Excerpts from a dataset:
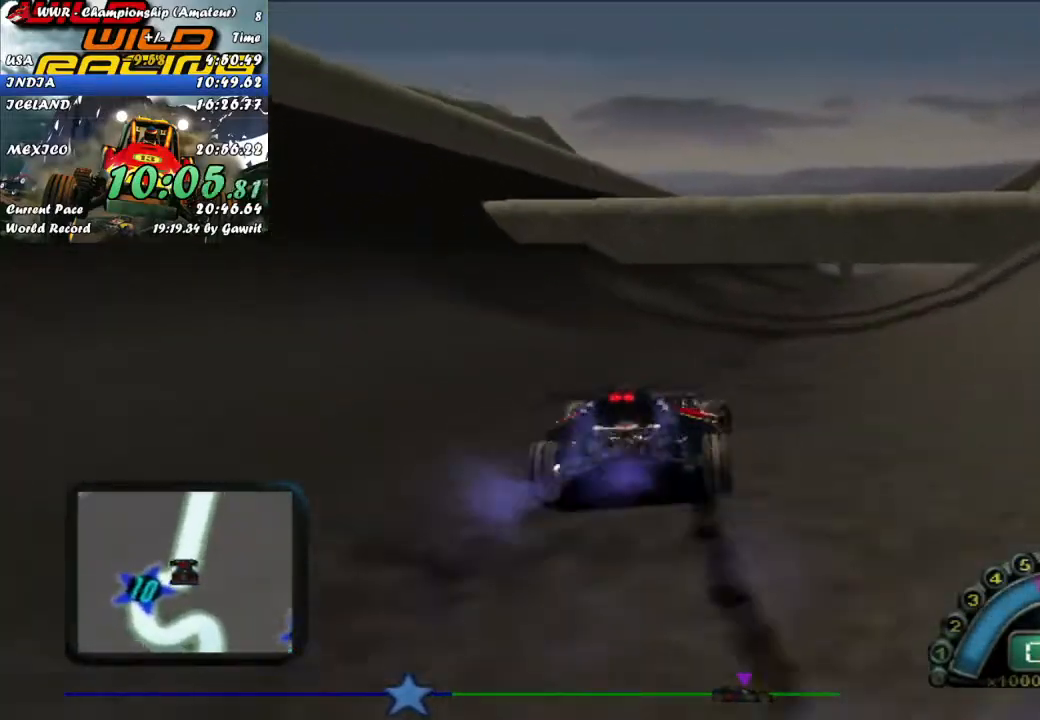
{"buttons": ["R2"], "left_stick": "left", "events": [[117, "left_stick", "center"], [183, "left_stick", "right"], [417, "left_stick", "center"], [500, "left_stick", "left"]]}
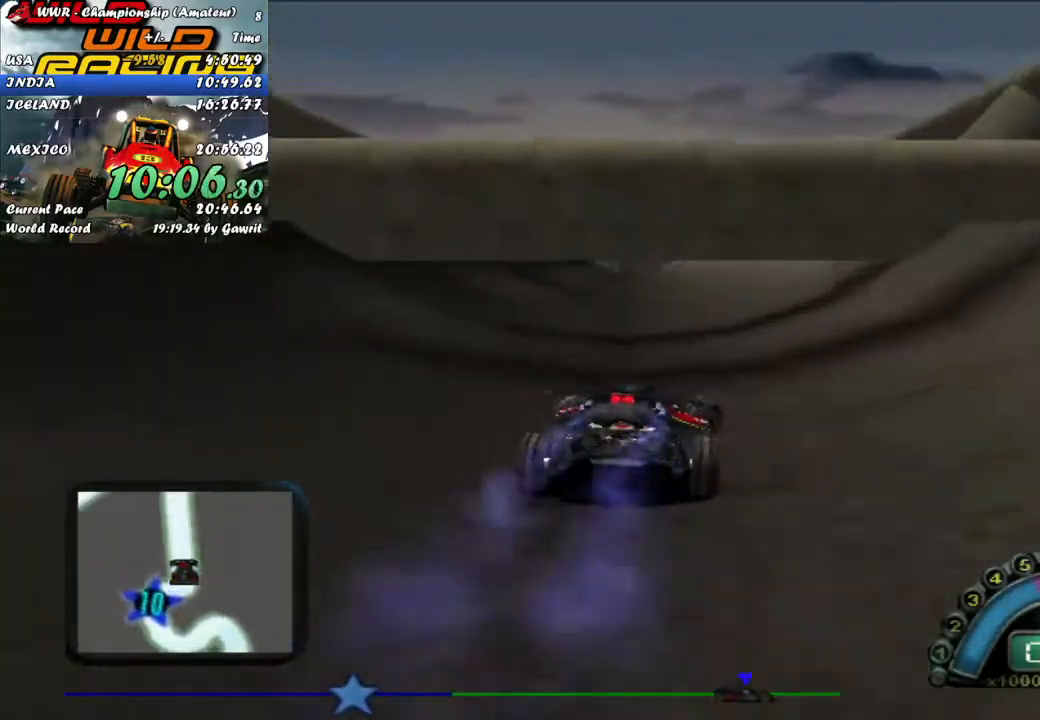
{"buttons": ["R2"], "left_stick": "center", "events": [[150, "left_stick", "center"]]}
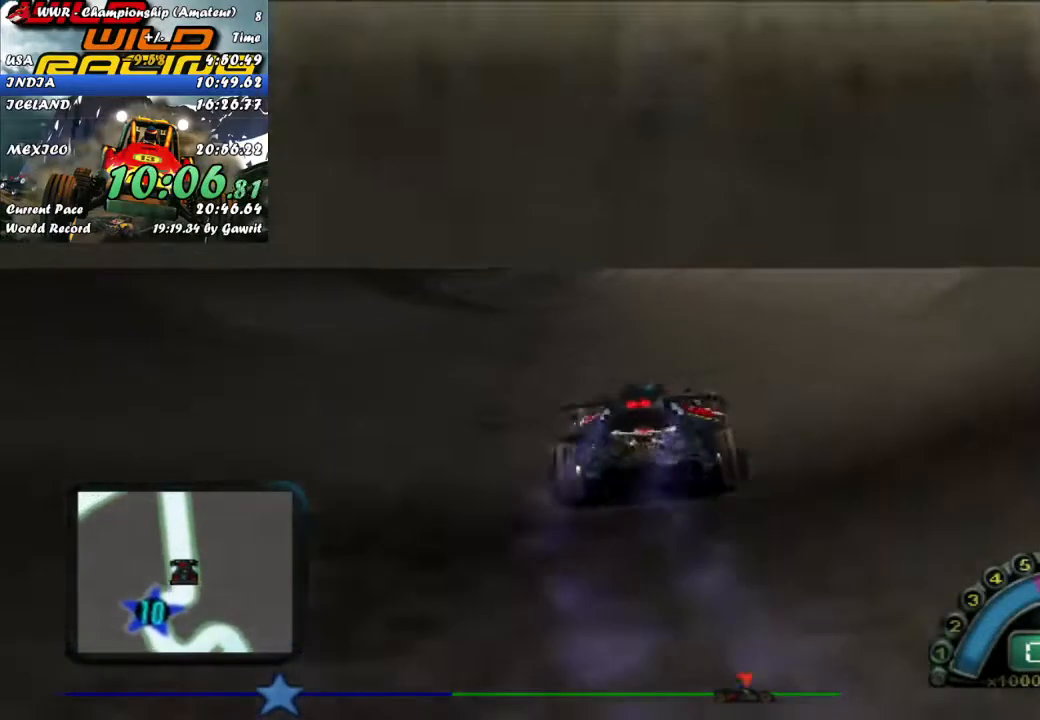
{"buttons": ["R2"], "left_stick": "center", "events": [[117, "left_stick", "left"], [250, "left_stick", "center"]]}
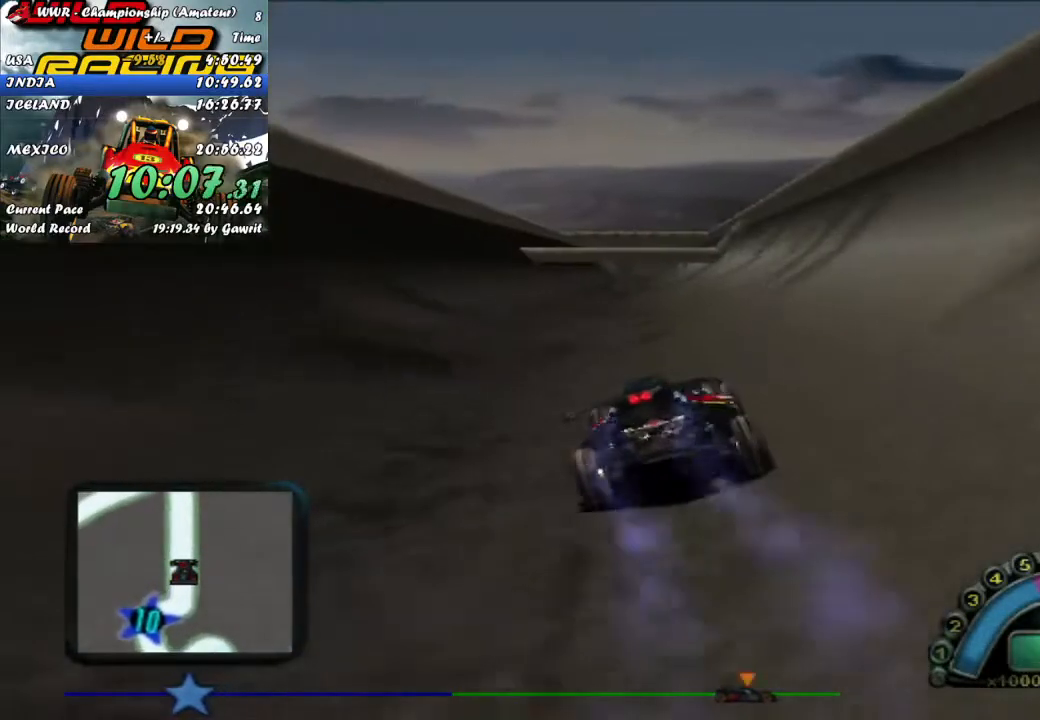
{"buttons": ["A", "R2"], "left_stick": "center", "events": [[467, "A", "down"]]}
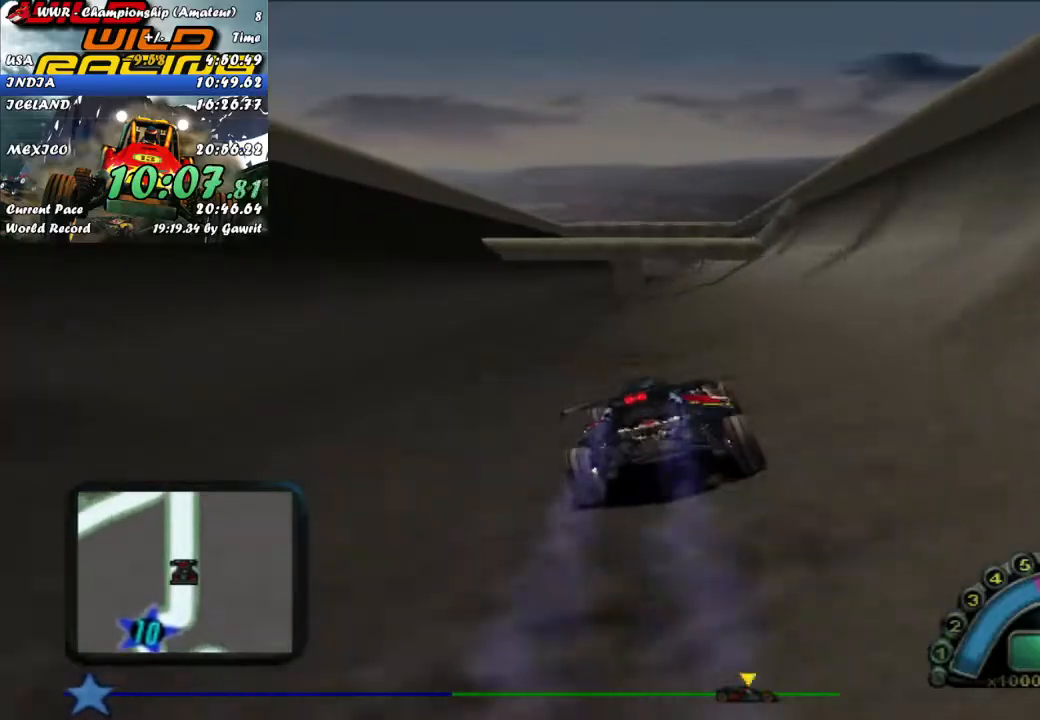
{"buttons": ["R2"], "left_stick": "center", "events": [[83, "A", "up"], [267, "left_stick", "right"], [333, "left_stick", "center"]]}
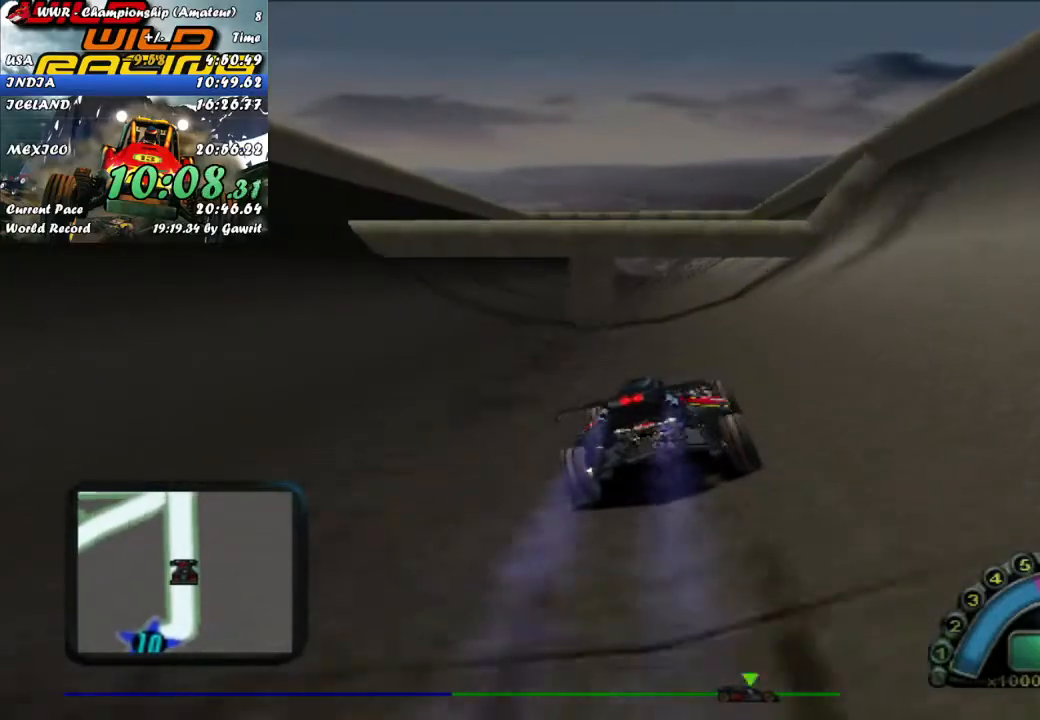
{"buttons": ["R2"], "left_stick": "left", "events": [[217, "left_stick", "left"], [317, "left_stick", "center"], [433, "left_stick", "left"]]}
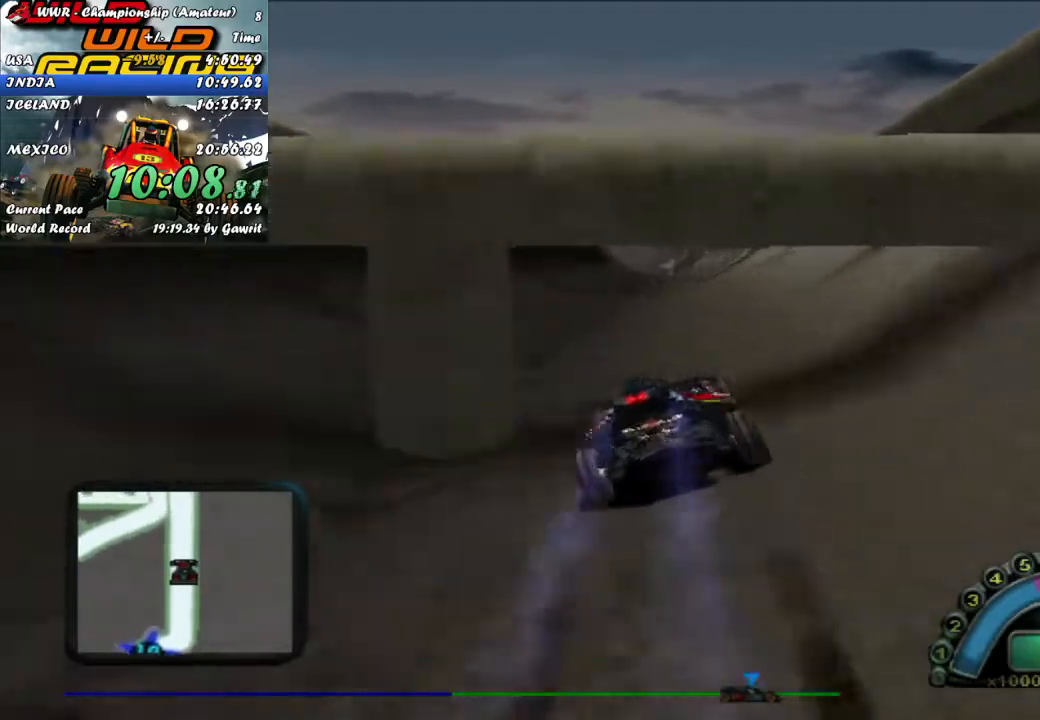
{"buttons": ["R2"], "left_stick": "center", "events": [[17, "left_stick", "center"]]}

Requirement
Please provide a faithful transcription of all the data, pictures excluded.

Solution to this problem
{"buttons": ["R2"], "left_stick": "left", "events": [[117, "left_stick", "center"], [183, "left_stick", "right"], [417, "left_stick", "center"], [500, "left_stick", "left"]]}
{"buttons": ["R2"], "left_stick": "center", "events": [[150, "left_stick", "center"]]}
{"buttons": ["R2"], "left_stick": "center", "events": [[117, "left_stick", "left"], [250, "left_stick", "center"]]}
{"buttons": ["A", "R2"], "left_stick": "center", "events": [[467, "A", "down"]]}
{"buttons": ["R2"], "left_stick": "center", "events": [[83, "A", "up"], [267, "left_stick", "right"], [333, "left_stick", "center"]]}
{"buttons": ["R2"], "left_stick": "left", "events": [[217, "left_stick", "left"], [317, "left_stick", "center"], [433, "left_stick", "left"]]}
{"buttons": ["R2"], "left_stick": "center", "events": [[17, "left_stick", "center"]]}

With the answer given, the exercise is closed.